◆ Material provided ◆
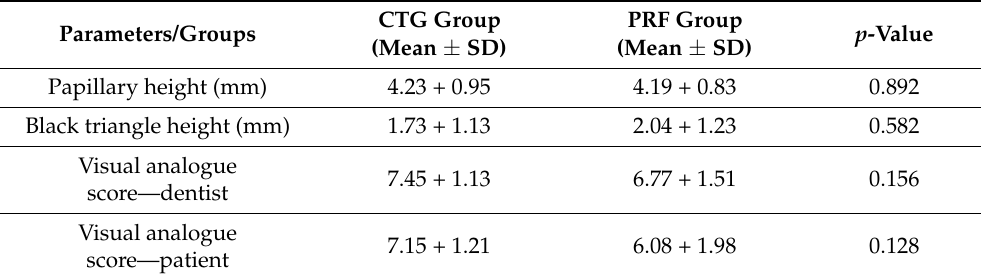
Table 3. Sixth-month evaluation of primary and secondary outcome variables between the two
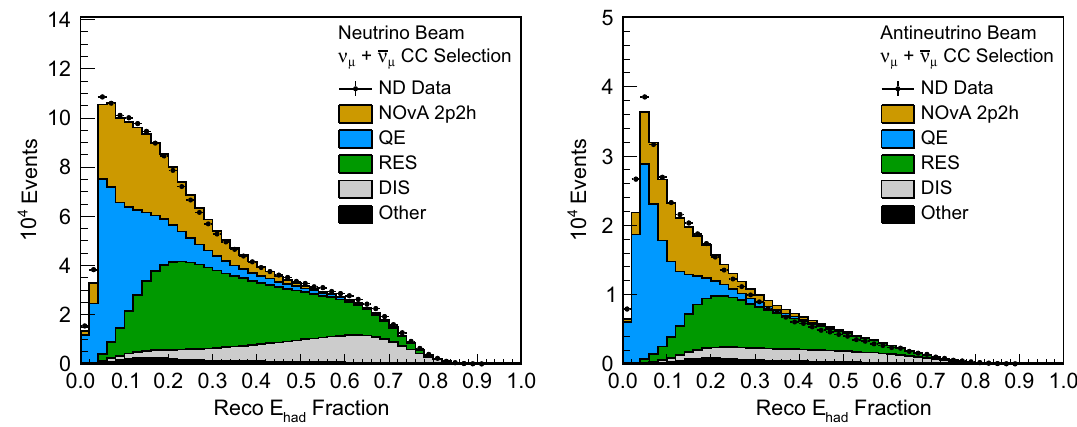
Fig. 18 Comparison of fully adjusted simulation to data in reconstructed hadronic energy fraction, for neutrino beam (left) and antineutrino beam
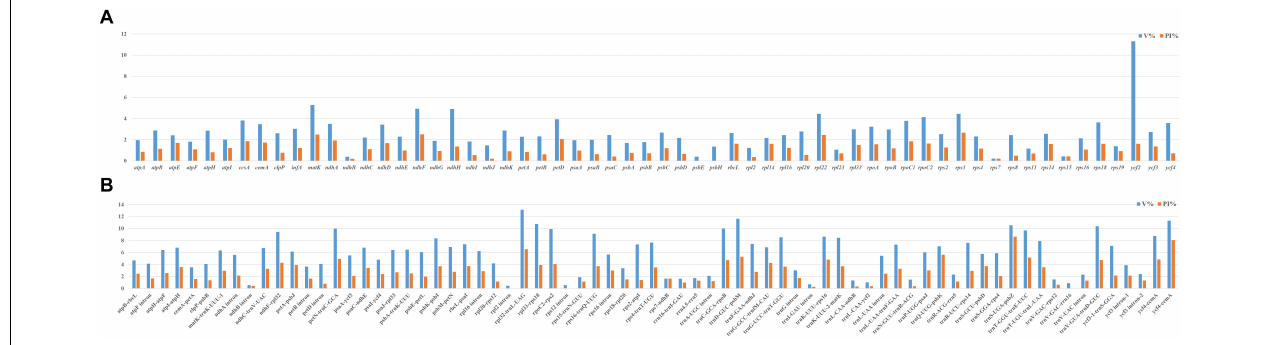
FIGURE 4 | Comparison of percentage of parsim-info sites among 32 plastomes. (A) PCGs, X -axis: name of PCGs, Y -axis: percentage of variable sites; (B) NCRs, X -axis: name of NCRs, Y -axis: percentage of parsim-info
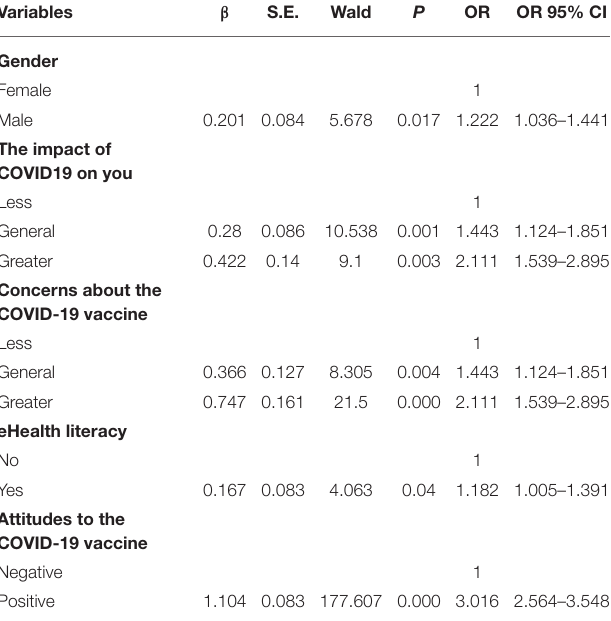
TABLE 3 | Binary logistic analysis of factors influencing willingness to receive the COVID-19 vaccination ( n =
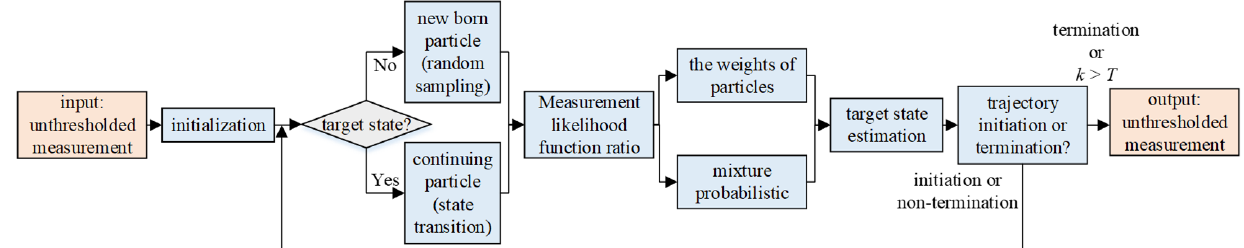
Figure 3. Iteration steps.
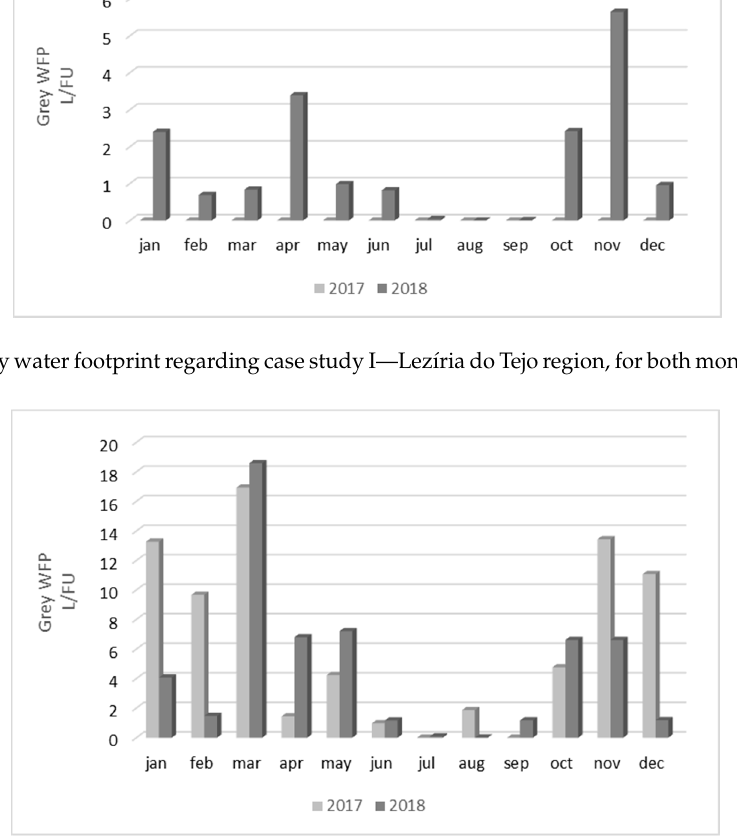
Figure 9. Grey water footprint regarding case study II—Alentejo region, for both monitoring years.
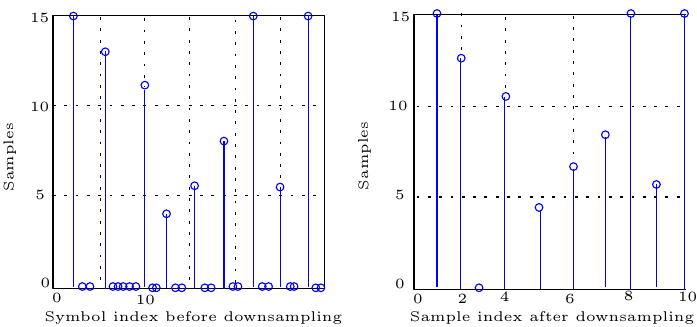
Figure 3. Time domain plot of signal decimation for M = 2.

◆ The problem ◆
Copy the lines that hold the word "Comparison". Take them from the records above.

◆ Solved exercise ◆
Fig. 18 Comparison of fully adjusted simulation to data in reconstructed hadronic energy fraction, for neutrino beam (left) and antineutrino beam
FIGURE 4 | Comparison of percentage of parsim-info sites among 32 plastomes. (A) PCGs, X -axis: name of PCGs, Y -axis: percentage of variable sites; (B) NCRs, X -axis: name of NCRs, Y -axis: percentage of parsim-info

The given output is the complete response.